From an industry perspective, digital advertising is a market worth over £15 billion to the UK economy - and contributes up to six times more to GDP – and has, over the past two decades, played a significant part in fuelling the growth of British SMEs, entrepreneurs and creative innovation.  

Is this an unashamedly positive view of digital advertising? Yes, admittedly, it is. But I am starting with this because I truly believe that we need to take a balanced and rounded approach when it comes to discussing the regulation and ‘harms’ that today's event is focused on. Acknowledging the benefits of digital advertising is an integral part of that – they are the reason it’s so important to get this right.  

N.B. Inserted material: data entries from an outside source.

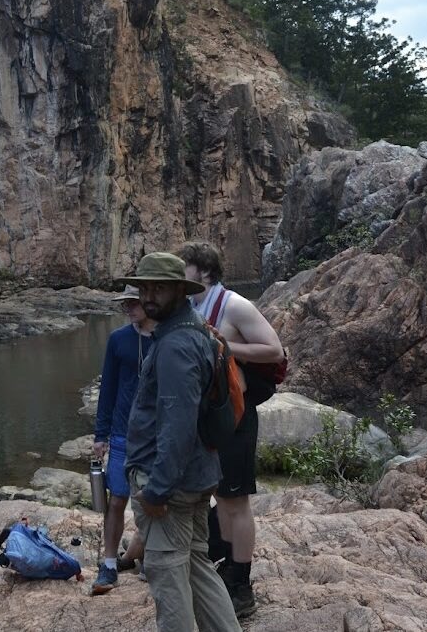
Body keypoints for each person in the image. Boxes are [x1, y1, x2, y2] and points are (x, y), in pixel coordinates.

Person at [118, 252, 241, 632]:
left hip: (171, 484)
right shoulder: (194, 329)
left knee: (167, 575)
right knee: (197, 565)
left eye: (159, 287)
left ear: (180, 290)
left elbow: (178, 424)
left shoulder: (175, 346)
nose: (149, 295)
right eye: (145, 287)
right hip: (197, 475)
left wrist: (156, 489)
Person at [178, 241, 285, 618]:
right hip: (209, 419)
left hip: (237, 418)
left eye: (184, 266)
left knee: (235, 502)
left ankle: (241, 583)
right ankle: (225, 567)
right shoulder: (190, 306)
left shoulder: (235, 305)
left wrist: (227, 345)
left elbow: (275, 351)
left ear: (203, 271)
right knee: (219, 496)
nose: (179, 274)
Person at [91, 284, 155, 595]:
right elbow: (108, 389)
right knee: (117, 500)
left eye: (133, 303)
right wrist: (100, 435)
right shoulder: (119, 339)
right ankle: (109, 563)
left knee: (152, 499)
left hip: (154, 436)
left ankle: (150, 557)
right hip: (121, 433)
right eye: (125, 304)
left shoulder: (166, 338)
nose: (128, 309)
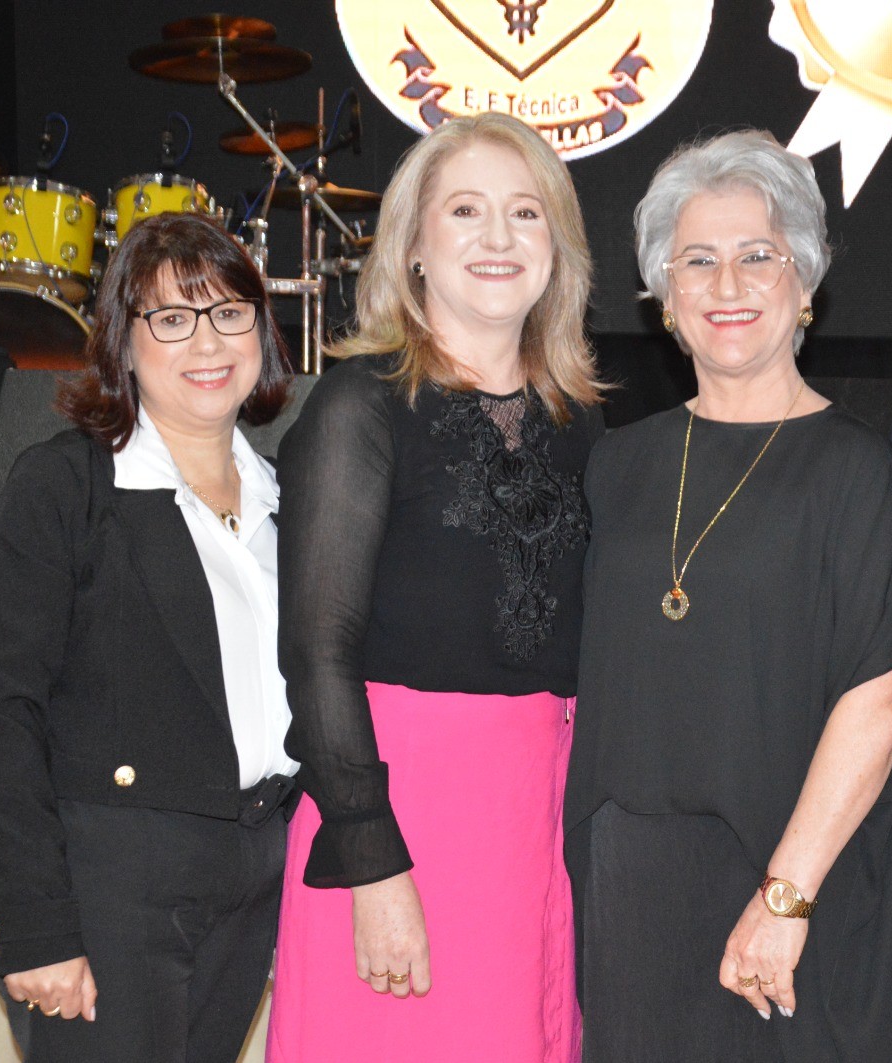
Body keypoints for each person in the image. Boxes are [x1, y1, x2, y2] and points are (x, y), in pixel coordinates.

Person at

However, we all know that issues do exist and, in my view, collaboration is key to addressing them. For instance, we need to improve trust in and transparency within the digital supply chain. We need to ensure that companies engaged in real-time bidding understand their obligations in practice when it comes to processing users’ data. We need to continue to improve the quality of the digital advertising experience for people, as well as giving them confidence that their data is being responsibly handled. And we need to ensure that the alternative User ID solutions currently under development to reshape the ad-funded web have the user at its heart.  

These are no small tasks – digital advertising is complex and constantly evolving. At the IAB, we are working with our members and industry partners to ultimately build a sustainable future for the industry and we’re in no doubt that if we don’t continue to improve and evolve, that future is uncertain - an outcome that’s not good for anybody. In short, we are very aware of the issues that exist and work is proactively taking place to drive change from within. 

Take the IAB’s Gold Standard, which brings together existing industry initiatives to reduce ad fraud, uphold brand safety, improve the online experience for users and aid compliance with GDPR and ePrivacy law. The success of the Standard is reliant on the industry’s willingness to get behind it and we have seen really strong uptake, which continues to grow – today you’re hearing from a number of our certified members including Facebook, Google, Verizon Media and The Guardian.  

Alongside industry support, it’s crucial that the Gold Standard stays relevant and fit for purpose. We launched version 2.0 last year with new and more stringent criteria and we will continue to evolve it to keep pace with challenges that arise. We will also continue to encourage advertisers to prioritise the companies that are doing the right thing when they’re looking at where to invest their budgets. As it stands, we have 14 advertisers that have actively committed to working with Gold Standard digital ad suppliers wherever possible, including Unilever, Adidas, Coca-Cola, Tesco and Vodafone. This is pivotal as where advertisers choose to invest budgets is a huge factor in driving lasting change. 

Meanwhile, all parts of the digital industry are continuing to work together at a global level to create viable User ID solutions to replace third-party cookies. This is a huge opportunity for us to redraw the digital ad ecosystem around user experience and build a better web for all parties - consumers, advertisers and publishers.  

You can probably see a theme emerging here. From our ongoing work with our members to address the ICO’s RTB concerns to the Cross Industry Programmatic Taskforce that seeks to improve supply chain transparency – collaboration within the digital ad industry to bring about real and meaningful change is not in short supply. This doesn’t mean that there isn’t room for more progress, but it does mean that we are moving forward and will continue to do so.  

This extends to you too. I believe that the best solutions to current and future issues within digital advertising come about by working with our industry. This is true whether you’re thinking about how to improve standards from within, or the role that statutory regulation has.  Let’s work together to continue to embrace the opportunities for change, and let’s remember why we’re doing this: to build the strong, ad-funded internet that is in all of our best interests.